### Records for this exercise
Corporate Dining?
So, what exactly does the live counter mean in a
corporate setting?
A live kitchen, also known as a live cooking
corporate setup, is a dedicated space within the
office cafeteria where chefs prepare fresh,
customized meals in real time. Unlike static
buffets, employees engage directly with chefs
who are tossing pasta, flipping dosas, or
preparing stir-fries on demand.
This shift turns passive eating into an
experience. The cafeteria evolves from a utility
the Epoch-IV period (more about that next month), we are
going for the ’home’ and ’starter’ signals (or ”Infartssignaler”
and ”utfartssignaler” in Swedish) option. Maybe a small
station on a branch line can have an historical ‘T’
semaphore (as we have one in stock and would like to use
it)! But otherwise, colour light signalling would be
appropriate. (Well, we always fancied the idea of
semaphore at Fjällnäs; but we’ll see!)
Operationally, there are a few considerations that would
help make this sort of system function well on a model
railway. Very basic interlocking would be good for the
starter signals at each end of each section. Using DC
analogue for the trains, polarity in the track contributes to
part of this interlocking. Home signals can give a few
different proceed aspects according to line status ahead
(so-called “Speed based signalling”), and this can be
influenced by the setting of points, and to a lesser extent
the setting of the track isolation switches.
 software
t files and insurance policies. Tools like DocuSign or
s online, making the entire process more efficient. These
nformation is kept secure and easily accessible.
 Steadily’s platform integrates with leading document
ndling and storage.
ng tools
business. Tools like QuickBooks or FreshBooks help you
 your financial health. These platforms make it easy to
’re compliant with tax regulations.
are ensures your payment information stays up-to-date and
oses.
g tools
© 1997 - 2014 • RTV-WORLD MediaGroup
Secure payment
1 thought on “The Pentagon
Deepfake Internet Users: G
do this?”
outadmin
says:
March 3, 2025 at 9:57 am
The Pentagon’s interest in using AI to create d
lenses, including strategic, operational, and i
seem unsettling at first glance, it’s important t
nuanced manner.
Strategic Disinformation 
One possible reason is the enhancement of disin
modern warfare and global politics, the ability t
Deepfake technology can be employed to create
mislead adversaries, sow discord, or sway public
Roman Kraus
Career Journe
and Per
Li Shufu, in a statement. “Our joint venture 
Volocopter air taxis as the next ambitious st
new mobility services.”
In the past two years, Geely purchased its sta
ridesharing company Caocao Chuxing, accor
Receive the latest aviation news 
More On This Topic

### To-do item
For every line of the listing above that contains "have", add one, and report the final tally with no other words.

### Written answer
2